Many franchisees are surprised to find that even though they are incorporated, the franchise documents that they sign make them personally liable to the franchisor and the landlord. Others are frustrated at the level of restrictions imposed by the franchisor, from what supplies to buy, to whom you can buy from (even if you know you can get the same supplies cheaper elsewhere). Some discover years later that in order to sell their franchise to someone else, not only must the potential purchaser be approved by the franchisor; a significant transfer fee must be paid to the franchisor in order to effect the transfer. Some franchisees who own more than one franchise in the system are stunned when the franchisor holds their successful franchises liable for the defaults of their less than stellar franchises, even though the franchises are owned by separate corporations.

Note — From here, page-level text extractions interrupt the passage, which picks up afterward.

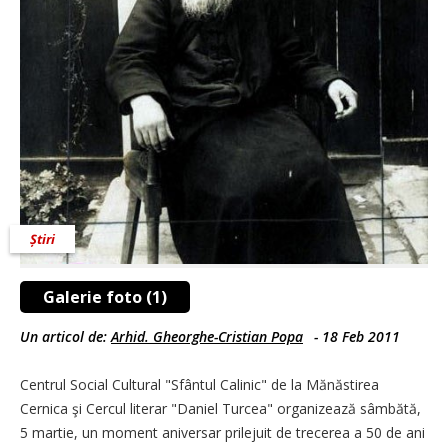
Știri
Galerie foto (1)
Un articol de:
Arhid. Gheorghe-Cristian Popa
-
18 Feb 2011
Centrul Social Cultural "Sfântul Calinic" de la Mănăstirea
Cernica şi Cercul literar "Daniel Turcea" organizează sâmbătă,
5 martie, un moment aniversar prilejuit de trecerea a 50 de ani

Did you know that, as a franchisee, you could be in breach of your franchise agreement if you give advice or lend assistance to your buddy who is operating a competing franchise? Did you know that you could be required to pay rent on your leased premises even if (through no fault of your own) it was damaged to the point that you cannot operate your business from it? Do you know the real difference between arbitration, mediation and just going to court? What in heavens is an indemnity anyway?!

In provinces where there is franchise disclosure legislation, there are certain statutory rights and obligations that apply to you as a franchisee. Do you know what rescission is and when can you use it? What qualifies as a material fact? Is there an obligation on you to deal fairly with the franchisor? If so, what does that actually mean?

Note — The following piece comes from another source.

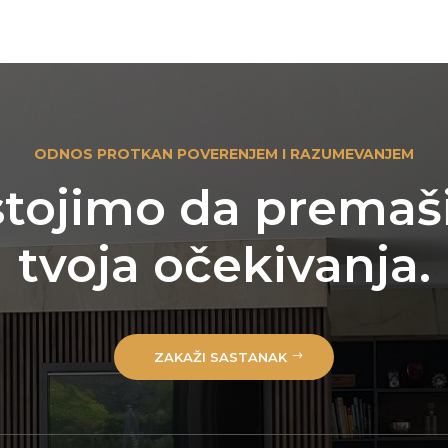
ODNOS PROTKAN POVERENJEM I RAZUMEVANJEM
tojimo da prema
tvoja očekivanja.
ZAKAŽI SASTANAK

Those are just a handful of the many things that a legal review should help you understand (or understand better). In a nutshell, the reason you would get a lawyer to review the franchise documents is so that you, as a potential franchisee, can gain a better understanding of what you are actually buying, thus enabling you to make a well-informed business decision.

Even if you are so enamored by a franchise system, such that you are going to buy the franchise no matter what the franchise documents say (and we have seen a few of those brave souls), you could still benefit from understanding what you are getting into. That way, you can plan your affairs to protect yourself and your family (as much as possible), in the off chance that your dream of a franchisee empire does not materialize. A lawyer can help you with that planning as well!

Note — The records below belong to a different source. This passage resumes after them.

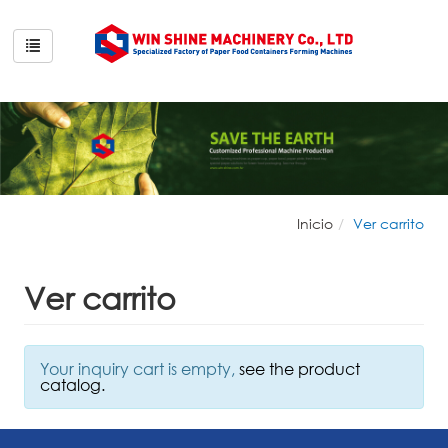
Inicio
Ver carrito
Ver carrito
Your inquiry cart is empty,
see the product
catalog.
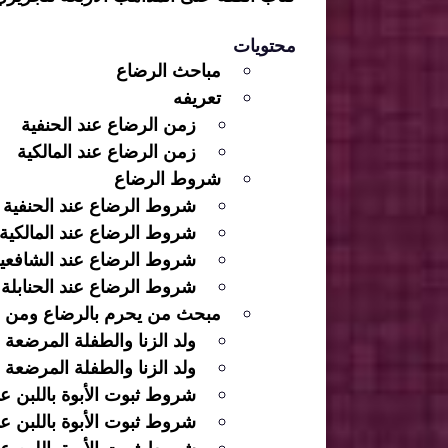
محتويات
مباحث الرضاع
تعريفه
زمن الرضاع عند الحنفية
زمن الرضاع عند المالكية
شروط الرضاع
شروط الرضاع عند الحنفية
شروط الرضاع عند المالكية
شروط الرضاع عند الشافعي
شروط الرضاع عند الحنابلة
مبحث من يحرم بالرضاع ومن ل
ولد الزنا والطفلة المرضعة 
ولد الزنا والطفلة المرضعة ع
شروط ثبوت الأبوة باللبن عن
شروط ثبوت الأبوة باللبن عن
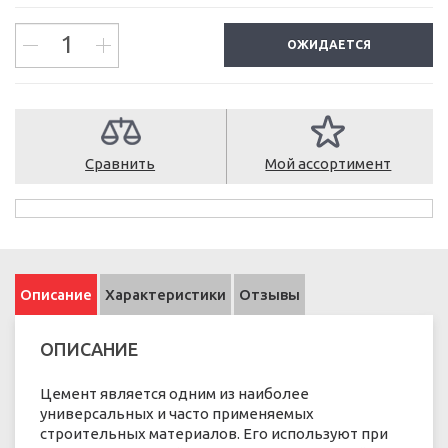
ОЖИДАЕТСЯ
Сравнить
Мой ассортимент
Описание
Характеристики
Отзывы
ОПИСАНИЕ
Цемент является одним из наиболее
универсальных и часто применяемых
строительных материалов. Его используют при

Closely related to the topic at hand is the issue of legal fees. Most people cite legal fees as the top reason for their reluctance to have the franchise documents reviewed by a lawyer. Legal fees for reviewing franchise documents vary substantially. There are lawyers who charge a few hundred dollars, and those who charge several thousand dollars. We cannot say with any certainty that a lawyer who charges more will do a better job than one who charges less, or vice versa.

Some people think that they can save money if they simply ask a lawyer to look at a clause here and there in isolation. In our opinion, any lawyer who will do that and tell you what the clause means and how it affects you in your particular situation, without reviewing the context and the agreement from which such clause is found is not doing you any favours.

Given the size of a typical package of franchise documents, the job of meeting with you, reviewing the franchise documents thoroughly and properly reporting the findings to you, will take more than a few hours. The critical thing is to retain a lawyer who has experience in reviewing franchise documents. Beyond that, the value of the legal review is ultimately a personal one.

What is having the information that you need to make a wise business decision worth to you?